### [Action item]
From the records below, transcribe exactly the lines that begin at the line with "thumb cmc: (344, 306)" and end at the line with "thumb tip: (435, 380)", both included.

[Images with pose keypoints]
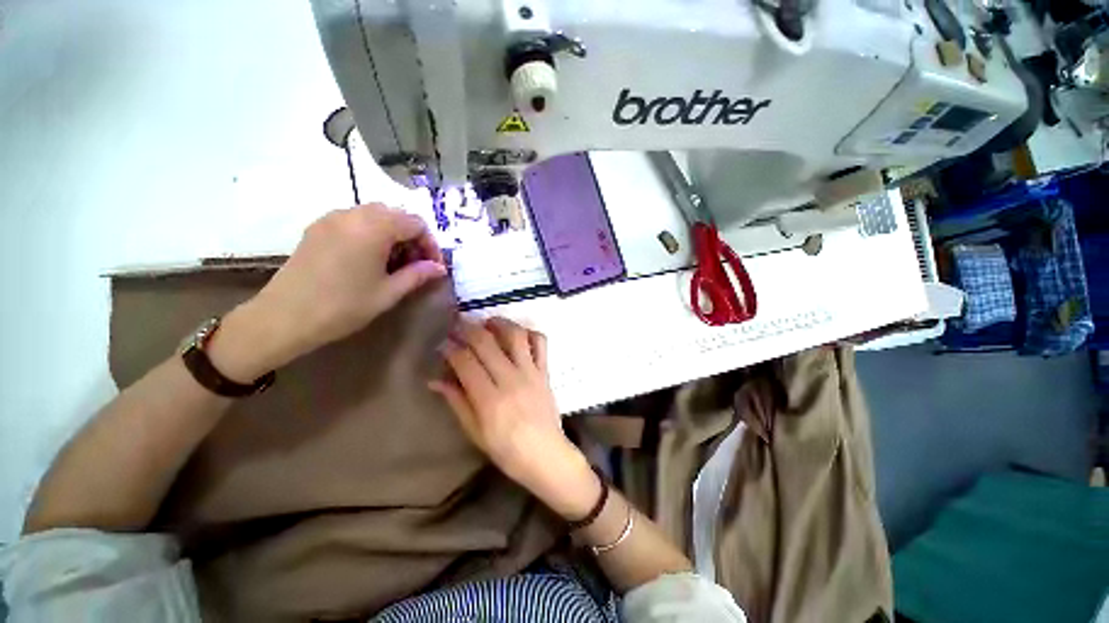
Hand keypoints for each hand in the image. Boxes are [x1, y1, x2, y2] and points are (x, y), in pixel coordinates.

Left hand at [211, 204, 446, 381]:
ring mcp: (332, 218)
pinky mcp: (318, 227)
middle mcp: (353, 214)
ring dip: (392, 234)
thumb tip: (439, 268)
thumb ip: (418, 275)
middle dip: (412, 237)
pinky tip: (369, 257)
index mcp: (374, 228)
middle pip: (396, 214)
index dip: (430, 244)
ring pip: (375, 215)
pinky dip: (371, 232)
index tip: (433, 266)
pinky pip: (354, 220)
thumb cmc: (344, 306)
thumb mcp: (389, 293)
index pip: (416, 223)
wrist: (284, 317)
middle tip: (415, 264)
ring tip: (394, 262)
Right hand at [430, 318, 598, 517]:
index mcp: (489, 399)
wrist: (546, 455)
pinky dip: (529, 332)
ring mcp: (531, 372)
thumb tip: (435, 380)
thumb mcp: (475, 432)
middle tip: (458, 323)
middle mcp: (510, 379)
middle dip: (468, 328)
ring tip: (487, 322)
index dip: (450, 348)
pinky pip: (540, 343)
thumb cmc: (507, 450)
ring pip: (515, 335)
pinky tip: (518, 334)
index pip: (465, 361)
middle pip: (486, 342)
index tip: (443, 344)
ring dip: (499, 323)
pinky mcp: (545, 371)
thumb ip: (457, 402)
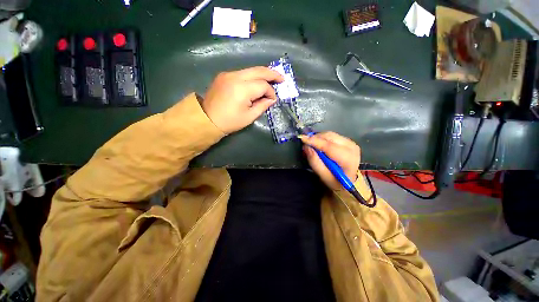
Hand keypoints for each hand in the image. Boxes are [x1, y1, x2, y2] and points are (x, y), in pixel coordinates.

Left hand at [201, 66, 283, 133]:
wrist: (207, 119)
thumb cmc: (230, 121)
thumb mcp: (249, 116)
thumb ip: (263, 105)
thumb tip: (271, 98)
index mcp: (242, 89)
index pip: (263, 85)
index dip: (271, 92)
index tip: (273, 100)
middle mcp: (235, 76)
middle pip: (258, 70)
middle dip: (272, 73)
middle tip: (281, 78)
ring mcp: (228, 74)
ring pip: (250, 70)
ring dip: (262, 74)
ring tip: (272, 79)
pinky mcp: (224, 75)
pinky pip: (242, 73)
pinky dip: (252, 77)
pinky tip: (256, 82)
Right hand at [300, 132, 359, 189]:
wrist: (349, 180)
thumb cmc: (336, 181)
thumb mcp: (323, 176)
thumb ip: (315, 162)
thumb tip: (307, 147)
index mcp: (347, 159)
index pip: (329, 146)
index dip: (315, 141)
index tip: (302, 138)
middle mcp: (351, 147)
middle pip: (329, 137)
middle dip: (315, 138)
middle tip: (306, 144)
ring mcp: (350, 142)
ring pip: (330, 134)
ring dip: (318, 138)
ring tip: (312, 145)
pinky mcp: (348, 140)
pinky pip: (332, 135)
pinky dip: (323, 138)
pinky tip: (319, 145)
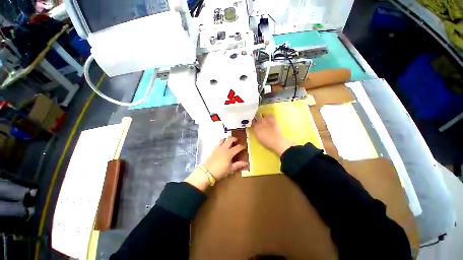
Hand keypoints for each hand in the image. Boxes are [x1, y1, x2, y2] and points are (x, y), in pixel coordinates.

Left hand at [185, 137, 246, 190]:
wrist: (207, 172)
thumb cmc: (220, 171)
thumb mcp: (230, 169)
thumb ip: (238, 165)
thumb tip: (246, 163)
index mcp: (229, 153)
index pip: (238, 147)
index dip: (242, 146)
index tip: (244, 146)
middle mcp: (224, 148)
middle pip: (230, 139)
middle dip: (234, 138)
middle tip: (237, 140)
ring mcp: (218, 148)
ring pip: (223, 139)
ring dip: (227, 139)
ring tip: (229, 142)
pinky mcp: (213, 149)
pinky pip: (218, 143)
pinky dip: (222, 142)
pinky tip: (222, 147)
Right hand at [251, 114, 294, 155]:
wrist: (276, 142)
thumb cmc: (266, 142)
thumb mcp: (257, 137)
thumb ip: (255, 131)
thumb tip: (254, 127)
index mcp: (255, 127)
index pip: (251, 121)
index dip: (252, 121)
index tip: (253, 122)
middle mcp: (259, 122)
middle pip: (256, 116)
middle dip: (256, 118)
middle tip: (258, 120)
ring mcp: (266, 119)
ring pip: (262, 114)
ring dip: (262, 116)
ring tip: (264, 119)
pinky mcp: (273, 119)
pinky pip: (269, 114)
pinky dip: (269, 116)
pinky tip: (270, 119)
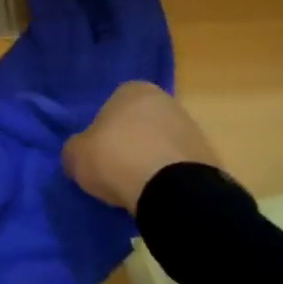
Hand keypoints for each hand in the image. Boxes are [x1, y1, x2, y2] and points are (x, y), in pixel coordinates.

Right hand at [62, 82, 221, 211]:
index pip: (111, 105)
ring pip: (160, 144)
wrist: (172, 191)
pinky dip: (167, 177)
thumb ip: (75, 149)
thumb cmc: (117, 158)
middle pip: (139, 123)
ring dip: (149, 160)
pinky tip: (155, 194)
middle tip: (114, 169)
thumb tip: (79, 154)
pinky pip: (177, 165)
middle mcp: (165, 101)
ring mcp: (191, 128)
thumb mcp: (76, 155)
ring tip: (135, 186)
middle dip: (128, 143)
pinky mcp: (207, 157)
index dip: (102, 130)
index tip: (98, 152)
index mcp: (133, 89)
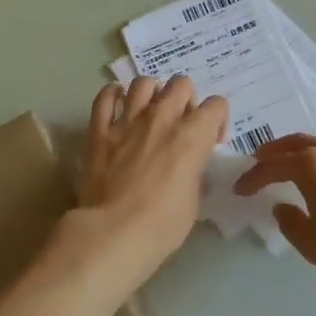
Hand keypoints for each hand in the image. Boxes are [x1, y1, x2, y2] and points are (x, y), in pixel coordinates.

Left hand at [73, 76, 227, 292]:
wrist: (113, 232)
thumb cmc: (162, 224)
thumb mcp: (193, 201)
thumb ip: (194, 174)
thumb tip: (189, 169)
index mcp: (193, 135)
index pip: (216, 105)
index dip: (217, 121)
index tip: (210, 142)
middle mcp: (162, 118)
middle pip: (181, 84)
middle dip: (185, 99)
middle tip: (180, 124)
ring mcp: (128, 120)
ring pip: (143, 83)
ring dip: (151, 94)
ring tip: (148, 112)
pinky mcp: (99, 130)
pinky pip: (105, 97)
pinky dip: (113, 96)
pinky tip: (117, 106)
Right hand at [234, 135, 315, 314]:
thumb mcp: (311, 244)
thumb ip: (291, 221)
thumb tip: (283, 207)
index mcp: (314, 167)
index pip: (275, 165)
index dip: (255, 176)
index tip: (241, 188)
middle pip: (301, 142)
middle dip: (278, 150)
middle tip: (262, 159)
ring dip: (309, 148)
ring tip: (299, 161)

### [Reply]
thumb cmc: (344, 306)
thumb mcp: (389, 293)
index pip: (416, 223)
wrist: (284, 317)
middle tip: (415, 264)
ring tip: (394, 262)
Right hand at [430, 318, 598, 517]:
index mcp: (489, 399)
wrist: (546, 455)
pinky dip: (529, 332)
ring mcp: (531, 372)
thumb tip: (435, 380)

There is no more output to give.